The idea was obviously to start up a business of writing other people’s papers for them.  This idea eventually evolved into one that consisted of making money through professional plagiarism, but I assure you that during this whole process of contemplation my heart was in the right place, which is really weird because I always thought my heart was supposed to be on my left.  I shrugged it off anyway, and got to work.

It was a hard day’s night and I was working like a dog, but I finally found a way to make my plot work.  It was quite simple, really.  I would simply find little known pieces of work, via the Internet, and sell them at school.  Brilliant, no?  You’re right, it’s not, and that’s why it’s so great!  I was able to make money with very little thinking involved.  Some people would choose to see that as a bad thing, but me…  Yeah, okay, in the long run it’s really not too beneficial, but hey, it was fun.

There were rules to my operation, though.  Actually, there was really on one main rule.  I promised myself not to sell to anyone with the same teacher as I.  That wouldn’t be a wise move.  Instead I sold papers to English students in lower and higher classes than I.  I would tell them that I wrote the damn thing, and then they would turn around and write their own name on the paper.  So in a sense I wasn’t the only plagiarist involved with this.  But I was reaping all the benefits, and by benefits I mean money.

My original main source of swindled works was free essay sites.  I love those places.  Nobody cares if something is stolen from there.  My professional plagiarism skills were also greatly advantageous for me.  And as time went on I gradually got more and more daring.
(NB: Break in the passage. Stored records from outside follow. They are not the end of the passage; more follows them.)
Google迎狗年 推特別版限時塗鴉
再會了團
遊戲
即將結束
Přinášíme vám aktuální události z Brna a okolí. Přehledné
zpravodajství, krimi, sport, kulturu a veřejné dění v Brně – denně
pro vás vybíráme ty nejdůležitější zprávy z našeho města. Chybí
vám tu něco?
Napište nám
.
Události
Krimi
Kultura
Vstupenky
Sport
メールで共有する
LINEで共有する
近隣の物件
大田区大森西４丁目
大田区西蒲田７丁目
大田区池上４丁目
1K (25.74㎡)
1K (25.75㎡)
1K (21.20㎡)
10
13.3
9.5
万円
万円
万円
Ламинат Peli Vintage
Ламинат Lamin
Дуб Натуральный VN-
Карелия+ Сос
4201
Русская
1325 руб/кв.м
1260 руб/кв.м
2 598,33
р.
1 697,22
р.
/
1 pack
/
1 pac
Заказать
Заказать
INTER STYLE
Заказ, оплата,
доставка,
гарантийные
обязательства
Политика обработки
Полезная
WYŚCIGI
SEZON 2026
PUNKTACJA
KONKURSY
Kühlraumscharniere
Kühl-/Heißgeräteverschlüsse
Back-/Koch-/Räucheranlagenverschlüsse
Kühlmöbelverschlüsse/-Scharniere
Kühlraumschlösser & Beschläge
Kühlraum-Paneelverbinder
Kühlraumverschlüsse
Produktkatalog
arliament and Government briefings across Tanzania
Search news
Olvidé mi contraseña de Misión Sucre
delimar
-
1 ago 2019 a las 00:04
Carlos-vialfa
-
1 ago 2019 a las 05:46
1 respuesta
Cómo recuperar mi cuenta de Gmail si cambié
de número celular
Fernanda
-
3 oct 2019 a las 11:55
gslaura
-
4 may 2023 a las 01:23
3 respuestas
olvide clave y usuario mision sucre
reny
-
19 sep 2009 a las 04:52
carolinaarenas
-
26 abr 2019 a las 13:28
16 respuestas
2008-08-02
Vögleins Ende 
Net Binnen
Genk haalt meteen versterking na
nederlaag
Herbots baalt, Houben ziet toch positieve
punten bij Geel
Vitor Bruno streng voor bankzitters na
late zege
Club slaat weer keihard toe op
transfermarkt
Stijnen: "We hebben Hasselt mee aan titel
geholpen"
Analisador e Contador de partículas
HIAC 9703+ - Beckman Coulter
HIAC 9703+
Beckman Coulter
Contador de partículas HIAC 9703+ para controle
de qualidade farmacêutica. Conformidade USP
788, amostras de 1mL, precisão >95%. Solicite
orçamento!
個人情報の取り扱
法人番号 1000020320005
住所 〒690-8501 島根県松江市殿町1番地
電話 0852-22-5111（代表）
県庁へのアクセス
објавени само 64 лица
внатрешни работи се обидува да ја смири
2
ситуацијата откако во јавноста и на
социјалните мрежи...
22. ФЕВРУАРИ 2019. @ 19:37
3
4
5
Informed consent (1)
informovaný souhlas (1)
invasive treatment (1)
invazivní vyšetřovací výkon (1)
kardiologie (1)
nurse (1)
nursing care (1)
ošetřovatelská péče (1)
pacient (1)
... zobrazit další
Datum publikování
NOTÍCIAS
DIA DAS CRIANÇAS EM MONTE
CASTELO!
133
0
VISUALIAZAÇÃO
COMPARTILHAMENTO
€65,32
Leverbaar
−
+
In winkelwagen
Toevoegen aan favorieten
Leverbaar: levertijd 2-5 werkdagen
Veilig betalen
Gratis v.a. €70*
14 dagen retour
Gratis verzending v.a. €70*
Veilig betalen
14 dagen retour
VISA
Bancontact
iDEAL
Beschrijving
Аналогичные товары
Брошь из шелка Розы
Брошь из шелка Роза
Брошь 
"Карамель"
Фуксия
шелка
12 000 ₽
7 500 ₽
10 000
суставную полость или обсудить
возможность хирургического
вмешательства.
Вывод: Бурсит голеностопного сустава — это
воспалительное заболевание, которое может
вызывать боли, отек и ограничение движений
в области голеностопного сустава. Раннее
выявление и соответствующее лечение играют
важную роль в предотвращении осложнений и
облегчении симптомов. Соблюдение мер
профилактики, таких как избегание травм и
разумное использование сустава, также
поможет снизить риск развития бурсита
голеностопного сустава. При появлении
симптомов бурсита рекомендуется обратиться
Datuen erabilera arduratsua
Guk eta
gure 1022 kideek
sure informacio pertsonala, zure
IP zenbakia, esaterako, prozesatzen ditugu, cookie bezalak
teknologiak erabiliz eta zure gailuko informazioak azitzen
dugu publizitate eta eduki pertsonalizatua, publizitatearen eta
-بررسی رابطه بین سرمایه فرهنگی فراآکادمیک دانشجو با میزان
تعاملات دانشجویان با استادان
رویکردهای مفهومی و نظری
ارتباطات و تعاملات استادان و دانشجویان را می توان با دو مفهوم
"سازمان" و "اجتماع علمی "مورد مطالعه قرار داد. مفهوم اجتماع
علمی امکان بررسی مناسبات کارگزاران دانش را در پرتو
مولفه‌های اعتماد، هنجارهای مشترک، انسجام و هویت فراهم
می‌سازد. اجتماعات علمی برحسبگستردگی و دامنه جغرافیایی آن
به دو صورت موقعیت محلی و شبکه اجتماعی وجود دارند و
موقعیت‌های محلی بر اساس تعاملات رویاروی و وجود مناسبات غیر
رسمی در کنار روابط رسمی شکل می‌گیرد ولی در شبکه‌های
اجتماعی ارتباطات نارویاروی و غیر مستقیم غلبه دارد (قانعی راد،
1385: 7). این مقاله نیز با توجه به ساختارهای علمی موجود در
One week I was given a Spanish assignment to write part of a story in a few pages.  Well that ended up being one of the easier assignments of my life.  I owe many thanks to Cervantes.  Now, I don’t want to encourage the insulting of educators.  In fact, I’m a big pro-learning type of guy, but I mean come on!  It was Cervantes for Christ’s sake.  That is not my greatest success story, however.  Few match up to the story I’m about to tell you.

It was very late one night, which was the complete opposite of it being a little early one morning, and I had a very important science paper due the next day.  I think it was on gravity or some such thing.  It must have had to have something to due with relativity because I clearly remember looking up Einstein’s theory of relativity and copying and pasting a nice sizable portion of it.  I printed out that portion and impressed my physics teacher half to death.  I got the highest grade I have ever gotten on any written piece of shit that I’ve ever jacked from the web.  I couldn’t believe it worked.  I nearly…  I don’t think I nearly did anything.  I was too shocked.

Many people around campus liked to listen to my tall-tales…  That’s kind of an understatement, really.  The tales weren’t really as much tall-tales as they were astonishingly obese lies.  At any rate, I liked to tell stories about all the Pulitzers won and such.  I even brought in pictures of my Nobel Prize.  That was another fine piece jacked from the Internet.  I’ll tell you, there is nothing that can’t be had from the Internet. 

The moral of the story is that if you can’t hoodwink someone into thinking you’re something you’re not through pure acting skills, maybe you should try the Internet.  My parents told me I could be anything I wanted as long as I put my mind to it.  They were damn well right.  I didn’t even have to use my own mind.  I became what I wanted to by using the minds of others!